A grotesque, half-skull, half-rotting flesh mess covered with large black flies.

“Maybe you should stay back,” Aja said, looking at the ground where my feet had pushed down into the pine needles and needlelike cypress leaves.  I was still invisible. For some reason, I seemed to have more weight in the real world when I was upset.

I stepped back a little.

“More. This is no place for a woman,” Aja said. “Go back to the trail. I will come back soon.”

I walked back to the trail, and turned around and watched him. He was bent over. I couldn’t see the body from where I stood, and I could barely see Aja’s back. But I could clearly see the corpse in my mind. The picture wouldn’t leave. 

I realized the black blood I had seen earlier wasn’t black blood. It was some sort of stain or liquid around the rotting body. It maybe was from my bleeding. Or maybe it was something else. I didn’t know. I had never seen a human corpse except in horror movies.

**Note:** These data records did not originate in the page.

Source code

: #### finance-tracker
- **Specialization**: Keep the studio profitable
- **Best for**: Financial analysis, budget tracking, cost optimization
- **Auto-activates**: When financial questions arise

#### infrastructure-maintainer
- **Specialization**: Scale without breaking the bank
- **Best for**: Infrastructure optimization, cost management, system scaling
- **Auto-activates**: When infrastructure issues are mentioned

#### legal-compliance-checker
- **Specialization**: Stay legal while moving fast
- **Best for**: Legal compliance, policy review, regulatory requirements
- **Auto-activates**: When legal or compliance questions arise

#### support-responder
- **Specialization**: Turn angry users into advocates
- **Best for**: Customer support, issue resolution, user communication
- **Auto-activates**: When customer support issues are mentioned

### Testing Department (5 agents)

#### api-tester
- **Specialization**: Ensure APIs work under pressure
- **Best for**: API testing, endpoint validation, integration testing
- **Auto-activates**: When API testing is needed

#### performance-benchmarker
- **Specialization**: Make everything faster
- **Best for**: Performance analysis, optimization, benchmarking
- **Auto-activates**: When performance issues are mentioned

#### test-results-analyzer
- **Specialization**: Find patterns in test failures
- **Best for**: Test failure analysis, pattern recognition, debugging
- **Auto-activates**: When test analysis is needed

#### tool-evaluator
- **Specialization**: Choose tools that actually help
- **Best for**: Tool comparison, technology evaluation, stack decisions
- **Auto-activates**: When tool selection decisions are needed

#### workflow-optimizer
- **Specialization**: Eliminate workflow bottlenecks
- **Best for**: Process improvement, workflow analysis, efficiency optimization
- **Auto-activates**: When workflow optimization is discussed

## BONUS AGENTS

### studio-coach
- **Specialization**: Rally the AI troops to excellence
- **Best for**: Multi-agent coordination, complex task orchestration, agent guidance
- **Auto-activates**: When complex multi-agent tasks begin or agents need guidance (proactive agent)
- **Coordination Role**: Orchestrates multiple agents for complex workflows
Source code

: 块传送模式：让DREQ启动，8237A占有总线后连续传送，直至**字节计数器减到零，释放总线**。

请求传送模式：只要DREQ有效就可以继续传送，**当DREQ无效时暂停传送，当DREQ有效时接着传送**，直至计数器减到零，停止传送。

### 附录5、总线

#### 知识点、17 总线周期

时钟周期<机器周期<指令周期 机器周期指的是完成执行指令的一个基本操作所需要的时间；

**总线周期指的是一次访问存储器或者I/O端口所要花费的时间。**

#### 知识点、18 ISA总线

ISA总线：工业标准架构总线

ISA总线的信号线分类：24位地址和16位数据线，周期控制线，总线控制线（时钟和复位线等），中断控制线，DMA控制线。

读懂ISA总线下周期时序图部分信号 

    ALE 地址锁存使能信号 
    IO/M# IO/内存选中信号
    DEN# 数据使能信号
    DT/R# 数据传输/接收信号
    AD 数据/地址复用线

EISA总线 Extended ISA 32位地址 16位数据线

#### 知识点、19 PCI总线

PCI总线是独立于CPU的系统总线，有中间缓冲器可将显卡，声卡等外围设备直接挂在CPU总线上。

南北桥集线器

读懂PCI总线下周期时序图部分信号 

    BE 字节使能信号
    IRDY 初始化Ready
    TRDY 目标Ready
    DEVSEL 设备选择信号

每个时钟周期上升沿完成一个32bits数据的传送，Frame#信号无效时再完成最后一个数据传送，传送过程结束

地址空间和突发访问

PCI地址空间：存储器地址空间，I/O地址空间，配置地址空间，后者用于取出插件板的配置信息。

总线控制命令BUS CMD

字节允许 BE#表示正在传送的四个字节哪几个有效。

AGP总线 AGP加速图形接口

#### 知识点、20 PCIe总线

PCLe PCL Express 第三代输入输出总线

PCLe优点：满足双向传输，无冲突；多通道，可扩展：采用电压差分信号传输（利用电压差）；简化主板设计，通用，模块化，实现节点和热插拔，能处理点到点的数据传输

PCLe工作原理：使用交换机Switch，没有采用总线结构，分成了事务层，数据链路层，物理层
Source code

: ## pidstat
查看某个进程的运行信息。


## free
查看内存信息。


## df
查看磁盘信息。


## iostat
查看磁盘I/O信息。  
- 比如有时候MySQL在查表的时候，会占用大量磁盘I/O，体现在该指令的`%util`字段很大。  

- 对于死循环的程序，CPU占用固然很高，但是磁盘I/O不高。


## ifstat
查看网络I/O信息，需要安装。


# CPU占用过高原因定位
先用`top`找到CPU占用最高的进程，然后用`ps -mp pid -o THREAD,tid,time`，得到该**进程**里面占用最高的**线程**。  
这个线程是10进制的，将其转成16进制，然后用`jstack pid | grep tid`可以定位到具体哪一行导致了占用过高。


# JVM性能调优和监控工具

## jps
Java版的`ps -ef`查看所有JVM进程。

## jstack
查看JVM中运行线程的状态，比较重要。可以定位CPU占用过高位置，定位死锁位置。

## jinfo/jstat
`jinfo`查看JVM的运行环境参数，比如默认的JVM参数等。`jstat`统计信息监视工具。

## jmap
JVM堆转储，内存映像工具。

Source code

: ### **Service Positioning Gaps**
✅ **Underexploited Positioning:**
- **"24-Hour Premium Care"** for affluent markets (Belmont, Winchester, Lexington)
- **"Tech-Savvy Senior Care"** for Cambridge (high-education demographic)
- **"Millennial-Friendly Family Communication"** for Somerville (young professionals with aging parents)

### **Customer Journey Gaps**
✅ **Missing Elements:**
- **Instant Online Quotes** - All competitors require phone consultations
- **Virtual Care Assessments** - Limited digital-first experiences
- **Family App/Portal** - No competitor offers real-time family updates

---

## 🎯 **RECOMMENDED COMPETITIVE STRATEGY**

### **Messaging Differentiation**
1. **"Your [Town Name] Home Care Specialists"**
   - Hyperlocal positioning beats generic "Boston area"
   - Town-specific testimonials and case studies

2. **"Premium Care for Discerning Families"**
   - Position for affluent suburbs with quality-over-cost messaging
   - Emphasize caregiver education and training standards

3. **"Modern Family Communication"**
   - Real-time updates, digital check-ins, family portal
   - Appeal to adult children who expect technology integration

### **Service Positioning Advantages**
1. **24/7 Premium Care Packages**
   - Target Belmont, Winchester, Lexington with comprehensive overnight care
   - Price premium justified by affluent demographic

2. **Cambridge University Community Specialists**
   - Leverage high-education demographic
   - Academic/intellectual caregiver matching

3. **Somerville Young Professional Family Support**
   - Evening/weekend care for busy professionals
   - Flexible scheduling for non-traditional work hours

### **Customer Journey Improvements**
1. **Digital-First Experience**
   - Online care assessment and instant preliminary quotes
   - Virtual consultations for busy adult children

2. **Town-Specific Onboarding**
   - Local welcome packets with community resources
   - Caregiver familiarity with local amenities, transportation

The picture flashed in my mind again. I realized there was something else around my body I hadn’t noticed before. I must have looked at it all those days I stood there. Empty cigarette boxes. I ran down to Aja, who was still on one knee, staring at my corpse.

“Aja! The cigarette packets! The killer left them!”

“I know, Cara Mia. They’re Pall Malls.” His voice was quiet. 

“Well, the police can track him through a DNA sample, right? They can find my killer easily now, right?”

Aja didn’t answer right away. He was still staring at the red boxes with the white lettering on them.

I looked at the two empty cigarette boxes. One looked soiled. The other was brighter, almost new-looking. Both looked as carelessly strewn as my body. One was open at the top, and had two burned cigarettes next to it. 

“Allie, let’s go. This last box has never been wet. It just rained two nights ago.”